**YOUR ASSIGNMENT:** Which of the lines below holds the string "read"? Copy every line that does.

**Items listed in a dataset:**
<<<<

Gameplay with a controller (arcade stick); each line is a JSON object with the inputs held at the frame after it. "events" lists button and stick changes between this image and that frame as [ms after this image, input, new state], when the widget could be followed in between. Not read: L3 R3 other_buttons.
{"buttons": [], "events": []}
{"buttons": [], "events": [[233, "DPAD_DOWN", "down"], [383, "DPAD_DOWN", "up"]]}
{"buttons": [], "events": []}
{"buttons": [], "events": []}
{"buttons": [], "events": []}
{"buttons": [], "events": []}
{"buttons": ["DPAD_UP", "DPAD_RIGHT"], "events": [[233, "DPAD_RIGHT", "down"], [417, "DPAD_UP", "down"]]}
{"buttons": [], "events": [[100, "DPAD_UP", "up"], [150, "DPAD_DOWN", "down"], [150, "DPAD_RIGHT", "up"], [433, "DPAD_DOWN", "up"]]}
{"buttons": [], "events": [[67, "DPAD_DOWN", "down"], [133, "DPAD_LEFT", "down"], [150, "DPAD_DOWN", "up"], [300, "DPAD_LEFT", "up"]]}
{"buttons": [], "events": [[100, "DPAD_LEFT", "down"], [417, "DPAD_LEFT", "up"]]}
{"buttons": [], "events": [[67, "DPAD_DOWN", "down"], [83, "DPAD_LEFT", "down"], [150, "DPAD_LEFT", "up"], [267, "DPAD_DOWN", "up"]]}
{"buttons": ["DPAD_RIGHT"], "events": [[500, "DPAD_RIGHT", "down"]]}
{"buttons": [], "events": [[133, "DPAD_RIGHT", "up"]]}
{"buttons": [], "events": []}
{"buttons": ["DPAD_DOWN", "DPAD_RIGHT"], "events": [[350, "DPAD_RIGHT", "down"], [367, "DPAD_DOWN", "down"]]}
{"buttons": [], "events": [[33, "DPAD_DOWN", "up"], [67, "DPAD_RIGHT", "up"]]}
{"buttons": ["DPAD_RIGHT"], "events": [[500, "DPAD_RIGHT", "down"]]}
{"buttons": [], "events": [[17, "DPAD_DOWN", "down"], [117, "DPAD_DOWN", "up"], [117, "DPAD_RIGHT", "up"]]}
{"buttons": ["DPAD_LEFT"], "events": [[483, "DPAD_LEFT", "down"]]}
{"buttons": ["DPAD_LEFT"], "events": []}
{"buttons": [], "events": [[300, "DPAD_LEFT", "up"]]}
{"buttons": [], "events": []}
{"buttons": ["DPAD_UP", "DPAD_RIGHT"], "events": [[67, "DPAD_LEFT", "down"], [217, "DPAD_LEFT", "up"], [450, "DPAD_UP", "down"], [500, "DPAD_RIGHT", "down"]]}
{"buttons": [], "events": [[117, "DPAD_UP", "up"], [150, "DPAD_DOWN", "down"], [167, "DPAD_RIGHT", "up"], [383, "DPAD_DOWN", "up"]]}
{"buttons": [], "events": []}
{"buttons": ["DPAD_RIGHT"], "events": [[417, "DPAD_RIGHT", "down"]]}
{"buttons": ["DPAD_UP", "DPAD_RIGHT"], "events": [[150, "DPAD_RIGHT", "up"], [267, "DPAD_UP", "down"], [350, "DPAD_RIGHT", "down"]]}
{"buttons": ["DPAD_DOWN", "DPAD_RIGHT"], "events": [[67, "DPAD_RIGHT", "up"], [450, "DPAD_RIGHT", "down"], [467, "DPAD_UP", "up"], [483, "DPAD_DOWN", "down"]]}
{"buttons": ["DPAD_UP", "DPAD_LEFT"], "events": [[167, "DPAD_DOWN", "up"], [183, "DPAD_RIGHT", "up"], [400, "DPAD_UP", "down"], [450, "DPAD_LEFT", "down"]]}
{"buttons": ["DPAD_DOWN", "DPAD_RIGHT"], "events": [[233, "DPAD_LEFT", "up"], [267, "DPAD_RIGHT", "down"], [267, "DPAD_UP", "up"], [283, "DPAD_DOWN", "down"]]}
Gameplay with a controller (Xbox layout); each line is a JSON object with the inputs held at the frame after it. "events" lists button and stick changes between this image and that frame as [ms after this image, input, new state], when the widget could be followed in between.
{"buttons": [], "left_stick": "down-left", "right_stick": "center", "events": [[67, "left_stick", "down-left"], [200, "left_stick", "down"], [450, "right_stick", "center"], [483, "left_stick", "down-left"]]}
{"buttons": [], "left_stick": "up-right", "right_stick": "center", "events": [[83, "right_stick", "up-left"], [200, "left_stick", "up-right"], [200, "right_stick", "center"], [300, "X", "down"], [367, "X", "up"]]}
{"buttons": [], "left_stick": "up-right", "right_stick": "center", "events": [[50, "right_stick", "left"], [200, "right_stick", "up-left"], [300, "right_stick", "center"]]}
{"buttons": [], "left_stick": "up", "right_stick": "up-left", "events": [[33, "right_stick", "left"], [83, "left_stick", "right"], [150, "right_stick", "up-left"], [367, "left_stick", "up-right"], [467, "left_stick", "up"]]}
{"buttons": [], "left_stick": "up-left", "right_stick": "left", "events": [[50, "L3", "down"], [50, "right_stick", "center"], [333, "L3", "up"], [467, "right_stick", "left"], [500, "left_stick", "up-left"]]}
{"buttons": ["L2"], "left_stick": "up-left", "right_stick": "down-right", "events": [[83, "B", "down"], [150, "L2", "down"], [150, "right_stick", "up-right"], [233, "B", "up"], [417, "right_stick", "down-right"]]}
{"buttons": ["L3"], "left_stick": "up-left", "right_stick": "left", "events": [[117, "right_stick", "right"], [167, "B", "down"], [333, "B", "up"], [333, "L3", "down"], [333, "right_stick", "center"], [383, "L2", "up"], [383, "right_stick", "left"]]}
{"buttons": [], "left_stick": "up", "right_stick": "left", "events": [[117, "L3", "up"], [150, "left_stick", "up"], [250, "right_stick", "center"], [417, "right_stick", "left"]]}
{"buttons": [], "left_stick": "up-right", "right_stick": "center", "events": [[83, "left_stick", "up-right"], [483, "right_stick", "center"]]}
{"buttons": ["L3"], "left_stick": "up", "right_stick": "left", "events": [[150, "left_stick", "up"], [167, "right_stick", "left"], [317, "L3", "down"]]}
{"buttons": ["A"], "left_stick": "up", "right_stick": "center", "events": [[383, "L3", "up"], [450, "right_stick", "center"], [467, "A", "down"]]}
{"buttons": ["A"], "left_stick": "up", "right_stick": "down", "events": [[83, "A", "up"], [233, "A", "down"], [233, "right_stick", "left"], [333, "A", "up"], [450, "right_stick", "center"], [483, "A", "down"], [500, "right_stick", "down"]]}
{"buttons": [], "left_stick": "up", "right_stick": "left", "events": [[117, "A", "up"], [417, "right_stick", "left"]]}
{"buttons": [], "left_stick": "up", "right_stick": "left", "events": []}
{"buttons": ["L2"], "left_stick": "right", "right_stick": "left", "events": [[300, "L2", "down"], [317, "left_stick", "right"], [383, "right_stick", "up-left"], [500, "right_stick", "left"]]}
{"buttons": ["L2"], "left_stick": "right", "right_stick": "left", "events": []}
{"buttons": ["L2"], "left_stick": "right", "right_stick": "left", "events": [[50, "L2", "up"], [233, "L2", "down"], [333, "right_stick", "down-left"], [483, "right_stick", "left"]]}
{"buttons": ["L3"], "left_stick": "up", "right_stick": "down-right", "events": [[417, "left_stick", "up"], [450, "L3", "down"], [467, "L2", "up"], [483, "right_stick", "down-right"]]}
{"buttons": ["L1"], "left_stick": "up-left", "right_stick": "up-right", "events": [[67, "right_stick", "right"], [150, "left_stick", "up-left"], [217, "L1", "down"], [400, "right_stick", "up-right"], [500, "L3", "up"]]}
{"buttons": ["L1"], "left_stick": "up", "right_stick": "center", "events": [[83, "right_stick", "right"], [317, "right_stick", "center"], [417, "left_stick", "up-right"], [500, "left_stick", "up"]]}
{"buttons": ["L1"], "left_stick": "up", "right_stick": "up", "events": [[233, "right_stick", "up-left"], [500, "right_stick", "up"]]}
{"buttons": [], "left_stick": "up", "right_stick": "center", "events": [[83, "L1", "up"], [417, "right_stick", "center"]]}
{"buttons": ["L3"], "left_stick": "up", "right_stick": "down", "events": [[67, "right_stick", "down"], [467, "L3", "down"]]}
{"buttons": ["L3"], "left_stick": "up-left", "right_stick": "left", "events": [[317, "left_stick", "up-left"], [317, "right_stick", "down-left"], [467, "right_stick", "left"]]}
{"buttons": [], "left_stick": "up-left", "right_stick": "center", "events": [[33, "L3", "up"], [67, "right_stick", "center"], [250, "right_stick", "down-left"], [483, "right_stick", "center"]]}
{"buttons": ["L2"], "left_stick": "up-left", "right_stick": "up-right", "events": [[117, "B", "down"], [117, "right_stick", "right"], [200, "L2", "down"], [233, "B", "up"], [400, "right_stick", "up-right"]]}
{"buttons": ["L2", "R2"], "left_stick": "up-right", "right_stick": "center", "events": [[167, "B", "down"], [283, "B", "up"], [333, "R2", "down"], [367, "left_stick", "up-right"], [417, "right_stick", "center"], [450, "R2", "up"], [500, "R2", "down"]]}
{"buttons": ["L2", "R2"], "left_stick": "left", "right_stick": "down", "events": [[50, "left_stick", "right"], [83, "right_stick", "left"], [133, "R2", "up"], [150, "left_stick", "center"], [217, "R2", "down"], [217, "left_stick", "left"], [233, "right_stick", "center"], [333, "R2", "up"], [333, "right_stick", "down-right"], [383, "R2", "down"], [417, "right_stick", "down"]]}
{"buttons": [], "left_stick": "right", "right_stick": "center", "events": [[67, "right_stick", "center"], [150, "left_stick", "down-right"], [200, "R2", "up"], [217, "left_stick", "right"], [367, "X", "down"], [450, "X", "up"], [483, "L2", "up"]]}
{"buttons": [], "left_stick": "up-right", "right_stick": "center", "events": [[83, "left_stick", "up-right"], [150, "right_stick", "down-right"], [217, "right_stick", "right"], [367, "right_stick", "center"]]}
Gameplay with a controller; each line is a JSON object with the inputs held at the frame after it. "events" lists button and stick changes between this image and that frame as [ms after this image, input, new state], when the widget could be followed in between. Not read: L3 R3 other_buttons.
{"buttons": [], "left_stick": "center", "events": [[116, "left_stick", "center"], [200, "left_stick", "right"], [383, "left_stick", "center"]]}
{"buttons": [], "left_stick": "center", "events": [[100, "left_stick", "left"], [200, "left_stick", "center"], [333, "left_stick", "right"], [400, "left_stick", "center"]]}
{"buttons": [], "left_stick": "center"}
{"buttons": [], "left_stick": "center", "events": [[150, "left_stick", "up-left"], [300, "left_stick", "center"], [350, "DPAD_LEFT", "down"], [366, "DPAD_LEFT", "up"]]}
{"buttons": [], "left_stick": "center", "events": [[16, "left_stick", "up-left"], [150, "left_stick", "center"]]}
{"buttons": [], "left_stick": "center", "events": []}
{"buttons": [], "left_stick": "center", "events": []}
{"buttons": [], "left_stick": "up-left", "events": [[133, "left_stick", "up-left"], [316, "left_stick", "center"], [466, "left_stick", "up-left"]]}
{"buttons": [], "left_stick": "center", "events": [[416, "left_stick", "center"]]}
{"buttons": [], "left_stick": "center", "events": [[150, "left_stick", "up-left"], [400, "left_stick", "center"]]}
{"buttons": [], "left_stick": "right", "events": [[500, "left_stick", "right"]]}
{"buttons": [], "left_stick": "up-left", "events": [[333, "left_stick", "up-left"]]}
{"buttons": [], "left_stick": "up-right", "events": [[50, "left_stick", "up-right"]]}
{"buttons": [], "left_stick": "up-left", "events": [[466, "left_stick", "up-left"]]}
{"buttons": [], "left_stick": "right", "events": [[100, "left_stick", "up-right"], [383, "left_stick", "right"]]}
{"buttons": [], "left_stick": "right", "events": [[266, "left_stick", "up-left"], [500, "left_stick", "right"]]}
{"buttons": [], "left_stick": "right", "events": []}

>>>>

**RESULT BELOW:**
Gameplay with a controller (arcade stick); each line is a JSON object with the inputs held at the frame after it. "events" lists button and stick changes between this image and that frame as [ms after this image, input, new state], when the widget could be followed in between. Not read: L3 R3 other_buttons.
Gameplay with a controller; each line is a JSON object with the inputs held at the frame after it. "events" lists button and stick changes between this image and that frame as [ms after this image, input, new state], when the widget could be followed in between. Not read: L3 R3 other_buttons.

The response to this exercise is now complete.